Song by Chavela Vargas featuring Miguel Bosé

from the album Papito Special Edition CD2
- Released: 1998
- Genre: Pop
- Songwriter: Carlos Arturo Briz Bremauntz
- Producer: Juan Carlos Calderón

= Encadenados (song) =

Encadenados (Eng.: Chained) is the title of a very popular song written by Carlos Arturo Briz Bremauntz. This track has been recorded by a handful of artist including: Gualberto Castro, Luis Miguel, Nana Caymmi, Óscar Chávez, Dyango, Alejandro Fernández, Los Hermanos Reyes, Luishino, Armando Manzanero, Mina, Moncho, Los Montejo, Nelson Ned, Orquesta El Equipo, Ángel Parra, Anthony Ríos, María Martha Serra Lima, Sonora Maracaibo, Los Terrícolas, Trío Irakitan, Trío Los Panchos and Chavela Vargas. The version by Lucho Gatica is featured in Pedro Almodóvar's movie Entre tinieblas (Dark Habits).

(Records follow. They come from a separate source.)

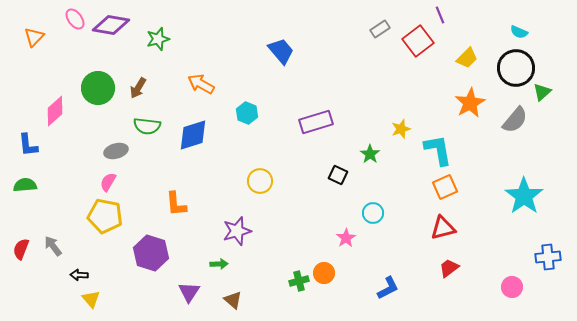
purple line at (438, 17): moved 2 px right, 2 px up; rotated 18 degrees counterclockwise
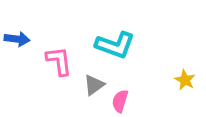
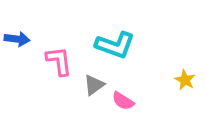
pink semicircle: moved 3 px right; rotated 75 degrees counterclockwise
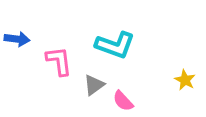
pink semicircle: rotated 15 degrees clockwise
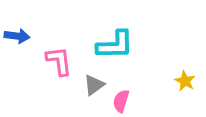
blue arrow: moved 3 px up
cyan L-shape: rotated 21 degrees counterclockwise
yellow star: moved 1 px down
pink semicircle: moved 2 px left; rotated 60 degrees clockwise
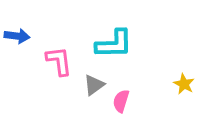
cyan L-shape: moved 1 px left, 1 px up
yellow star: moved 1 px left, 3 px down
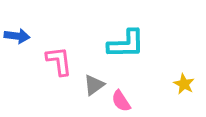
cyan L-shape: moved 12 px right
pink semicircle: rotated 50 degrees counterclockwise
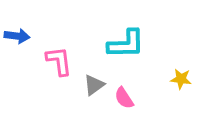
yellow star: moved 3 px left, 5 px up; rotated 20 degrees counterclockwise
pink semicircle: moved 3 px right, 3 px up
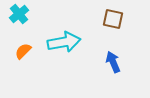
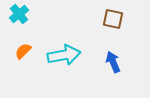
cyan arrow: moved 13 px down
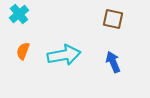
orange semicircle: rotated 24 degrees counterclockwise
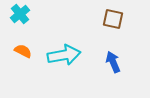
cyan cross: moved 1 px right
orange semicircle: rotated 96 degrees clockwise
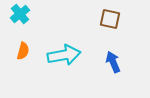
brown square: moved 3 px left
orange semicircle: rotated 78 degrees clockwise
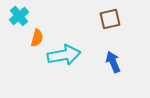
cyan cross: moved 1 px left, 2 px down
brown square: rotated 25 degrees counterclockwise
orange semicircle: moved 14 px right, 13 px up
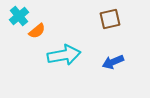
orange semicircle: moved 7 px up; rotated 36 degrees clockwise
blue arrow: rotated 90 degrees counterclockwise
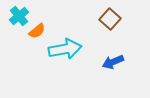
brown square: rotated 35 degrees counterclockwise
cyan arrow: moved 1 px right, 6 px up
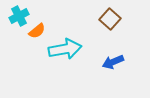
cyan cross: rotated 12 degrees clockwise
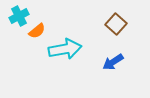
brown square: moved 6 px right, 5 px down
blue arrow: rotated 10 degrees counterclockwise
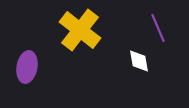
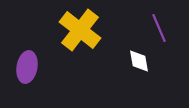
purple line: moved 1 px right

== Chavela Vargas and Miguel Bosé version ==

This song was recorded by Chavela Vargas and Miguel Bosé in 1998 for her album Chavela Vargas. The track was produced by Juan Carlos Calderón. The album was re-released on September 27, 2004 and the track was later included on the special edition of Bosé's album Papito.